Acoustic Guitar Live Play-Through
Sometimes you just need to see and hear it. Alex plays acoustic along to two songs from a live service so you can watch the band-context principles in action.
It’s one thing to explain how to play acoustic in a band setting — it’s another to see and hear it. In this lesson Alex plays along to two songs (in E shapes and G shapes) from one of his church’s Thursday-night live streams, so you can watch his approach to the guitar in a full-band context.
What to watch for
This is a demonstration, not a lecture. As you watch, look for the principles from the previous lesson in practice:
- Not playing all the time — leaving space rather than constant strumming.

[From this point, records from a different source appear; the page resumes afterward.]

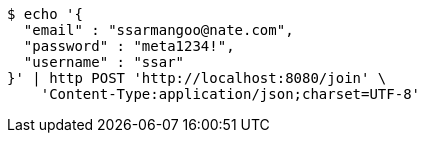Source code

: [source,bash]
----
$ echo '{
  "email" : "ssarmangoo@nate.com",
  "password" : "meta1234!",
  "username" : "ssar"
}' | http POST 'http://localhost:8080/join' \
    'Content-Type:application/json;charset=UTF-8'
----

- Using the guitar like a harp and like a shaker.
- Cymbal-swelling the guitar into bigger moments.
A note: Alex couldn’t hear the click while playing along to the stream, so he was matching the instruments by ear — the timing isn’t perfect, and that’s fine. The goal is to see the ideas, not a flawless take.
This is an optional watch. If you already feel solid on band-context playing, you can skip ahead. But if you want to pick up a tip or two for your own arsenal, it’s only two songs — watch and learn.
Application
- As you watch, jot down each moment Alex stops or thins out his playing. Then find the equivalent spots in a song your team plays.
- Pick one technique you see — harp, shaker, or cymbal swell — and try it on your own guitar with a familiar song this week.
- Compare it to how you currently play live. Where are you strumming more than the music actually needs?